Saturday, February 15
Clarenceux did not speak as he closed the door to his bedchamber for the last time, nor as he walked through the house to his study. He said nothing as he checked the kitchen and the buttery. Only when he came back up to the hall and saw Thomas and Alice did he utter the few words, “Let us go,” before leading them down to the front of the house, locking the door, and taking Brutus’s reins from Fyndern. His silence continued as they rode toward Thame—he in front, Thomas a short distance behind him, Fyndern and Alice at the back. Every so often he would check to make sure they had not fallen behind; then he would nod and continue.

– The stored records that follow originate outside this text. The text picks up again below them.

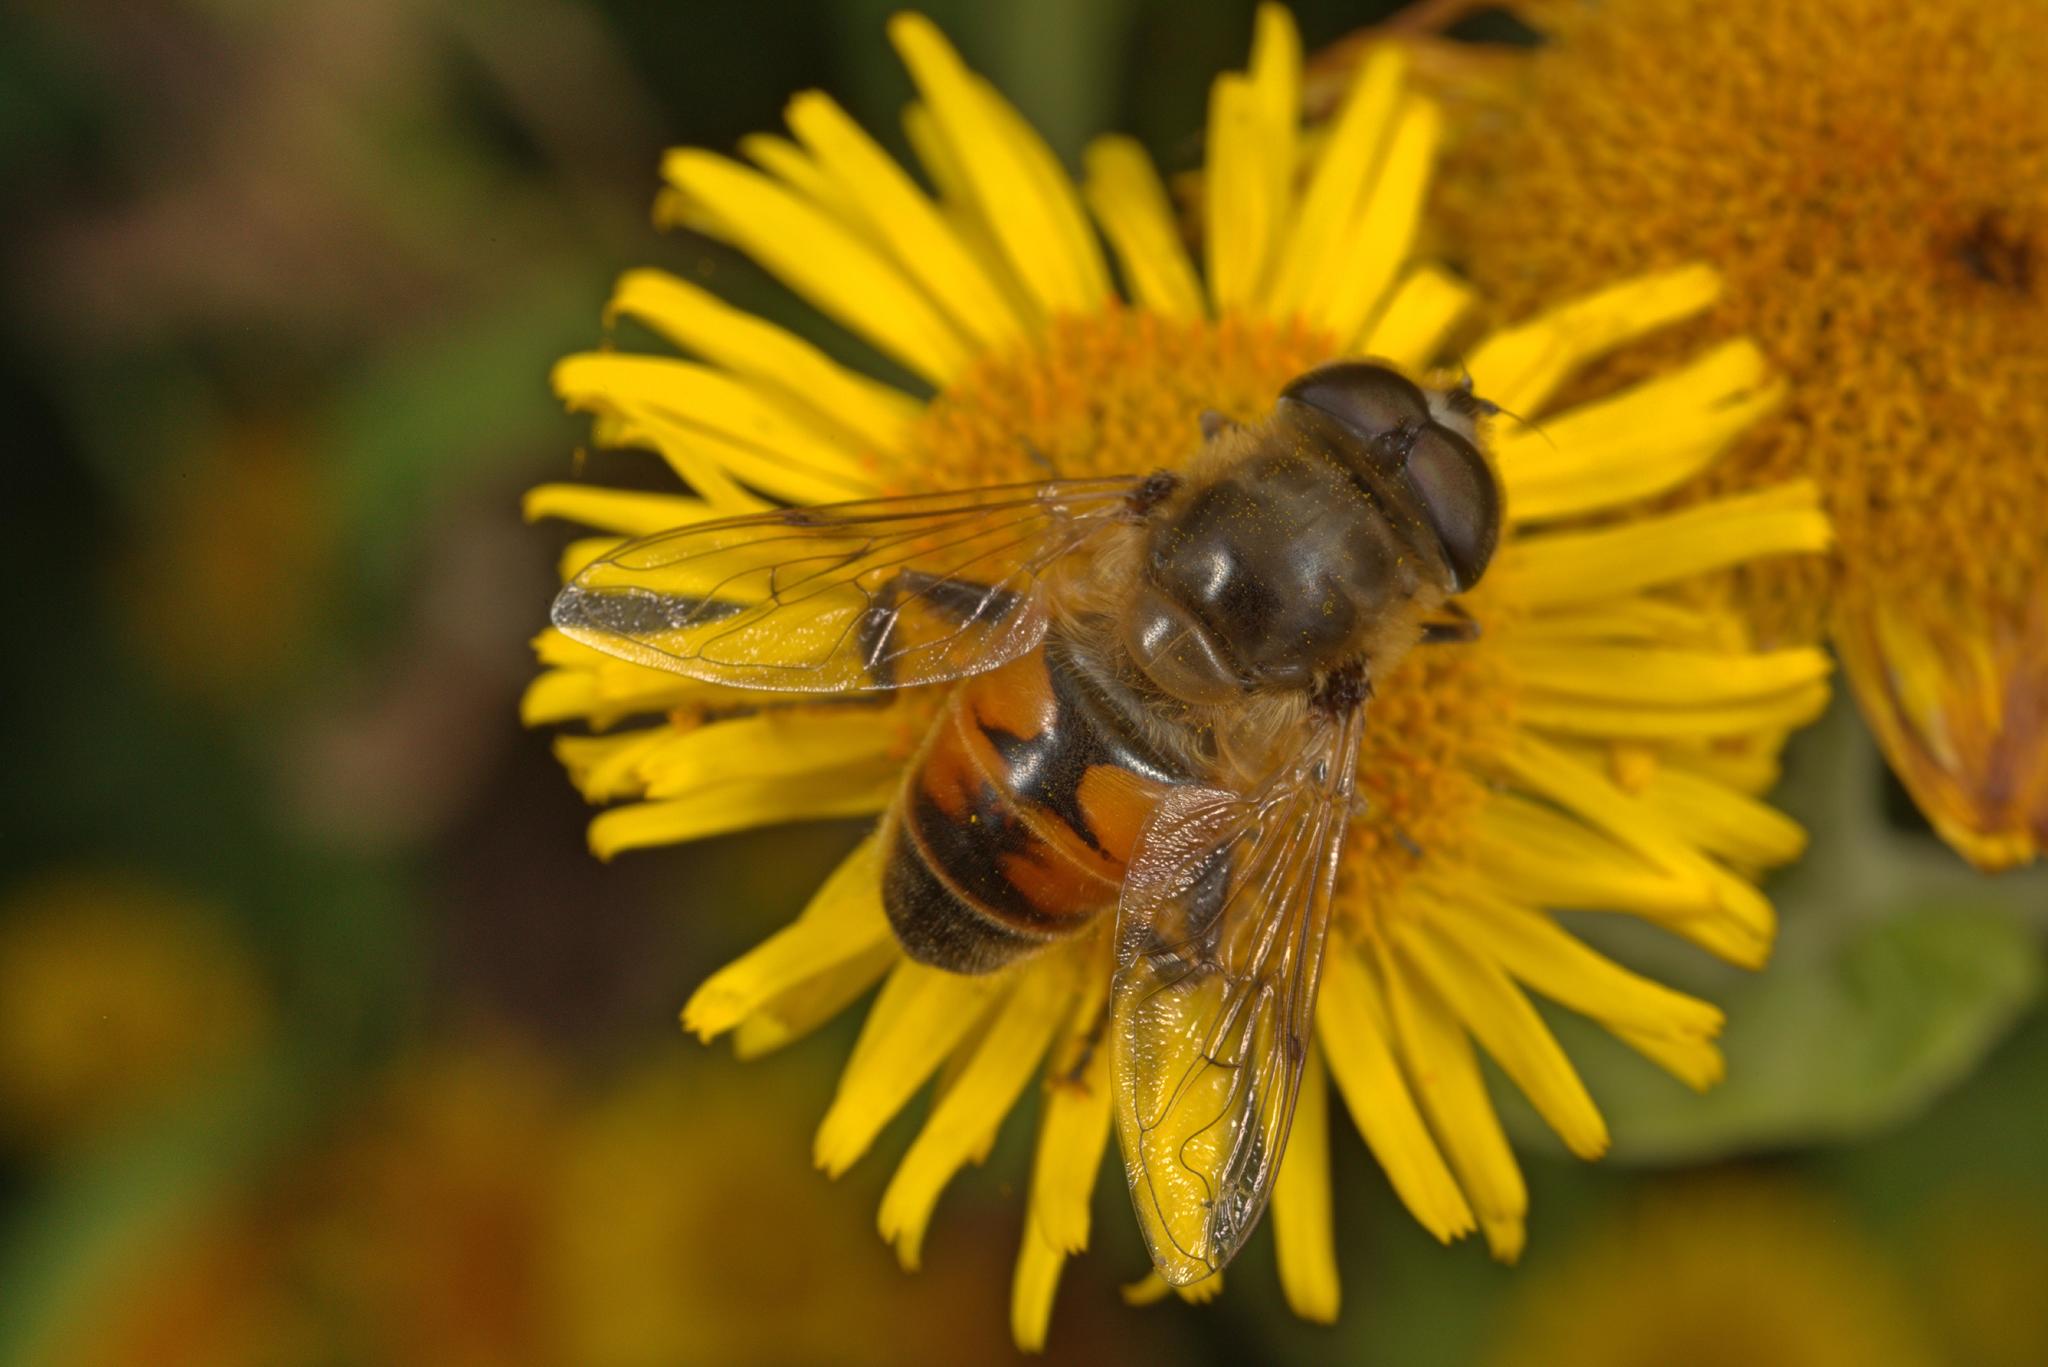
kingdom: Animalia
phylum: Arthropoda
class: Insecta
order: Diptera
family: Syrphidae
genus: Eristalis
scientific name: Eristalis tenax
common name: Drone fly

They reached Chipping Wycombe late in the afternoon and settled at an inn. Still Clarenceux did not speak. He sat in his chamber by himself, staring out of the open window. After it was dark he sat in a wooden chair with a tankard of beer that Thomas brought up for him. He said he was not hungry. Thomas ate in the hall, sitting apart from Fyndern and Alice, leaving them to their conversation and flirtation. It was long after dark when he went back to the chamber to check on his master.
Clarenceux was still sitting in the same chair when Thomas walked in, carrying a candle. He set it down on the table.
“I didn’t think it would end like this,” said Clarenceux. “I recall my father in his last years, staying alive desperately. There was an occasion when a priest came to his house, and he asked my father to tell him about his life. My father responded by saying where he was born, and what the status of his father was, and where he had grown up and whom he had married. And then he started to talk about when he fell ill. Within four sentences he was describing his sickness. Where and when he first experienced each symptom, how much the symptoms hurt, which seasons and phases of the moon caused the most pain. What things he had had to give up doing and how he was managing despite his incapacities. Each subsequent sentence was more about his illness than him. He had become his illness. His body had become the church in which his illness worshipped.”
“That is not your fate.”
“I feel the same inward-looking desperation.”
“You have set yourself upon a path, but how you resolve it is still up to you. You can still turn off that path—you know that; you are still a free man.”
“The killings, Thomas—the spying, the fear. The hurt. I remember asking Henry Machyn whether, by taking his chronicle into my house, I was risking any danger to my family. He knew I was—but even he could not have imagined how much. And I remember him asking me why I was a Catholic. That is something that has been much on my mind recently; I suspect that it is about loyalty. The more I think about it, the more it strikes me that loyalty has been the driving force of my life and betrayal my greatest fear. My whole life as an antiquary and herald is about the truth, and loyalty to the truth, whether that be the truth of the past or now. The young can betray each other and they can turn against the past, but we must be loyal—to our wives and to our queen, and also to our God and to ourselves.”
“I think the young also have a sense of loyalty. Fyndern would follow Alice to the Gates of Hell, and maybe even a few steps further.”
“Love is not loyalty. Fyndern has the makings of a good man—but not if he slavishly follows his desires and allows himself to be manipulated. Alice is a little vixen; she has barely got a loyal bone in her body.”
There were many things Thomas wanted to say; among them that Clarenceux was a poor judge of young women for the simple reason that he distanced himself from them; and also that a woman like Alice could be just as devoted as a young man. He had noticed the looks the girl had cast toward Clarenceux. But the latter was clearly not in a mood to be argued with, so Thomas let the matter rest, and returned to the hall.
Much later, Fyndern had tried showing off his card skills to two travelers staying at the inn—but he was tipsy and made so many mistakes they were left distinctly unimpressed. They quickly beat a path to their chamber and left him alone with Thomas and Alice in the hall. Thomas urged him to go to bed but the boy wanted to stay up all night, he said, and drink with his friends.
“Go to bed,” commanded Clarenceux suddenly from the doorway, looking across the candlelit hall.
He was standing in his shirt and breeches with bare feet and no doublet, but his sword was at his belt. His hair, longer and more unkempt than it had ever been before, was now half-gray. His untrimmed beard was even more gray than his hair.
“Fyndern, tomorrow you will get little or no rest. You must sleep now.”
Fyndern got up from the table, unsure whether to trust his impulse to laugh at Clarenceux or his instinct to obey. He looked at Alice. “Mr. Clarenceux, you must not light that fire at the abbey,” he said with a slur to his voice. “You will die in the flames—and Alice will too.”
Clarenceux raised his voice. “Fyndern, go to bed now!”
The confidence of the beer vanished. Clarenceux stared at him as he bowed to Thomas and Alice and made his way past him, and went up to his chamber.
When he had gone, Clarenceux took a seat.
“Should we not all be going to bed?” asked Alice.
Clarenceux leaned on the table. “Yes,” he replied.
Alice said, “Good night,” and left.
Thomas looked at Clarenceux’s brooding face. “Don’t place any faith in what the boy says,” he told him. “He has no vision this evening. He made many mistakes with the cards.”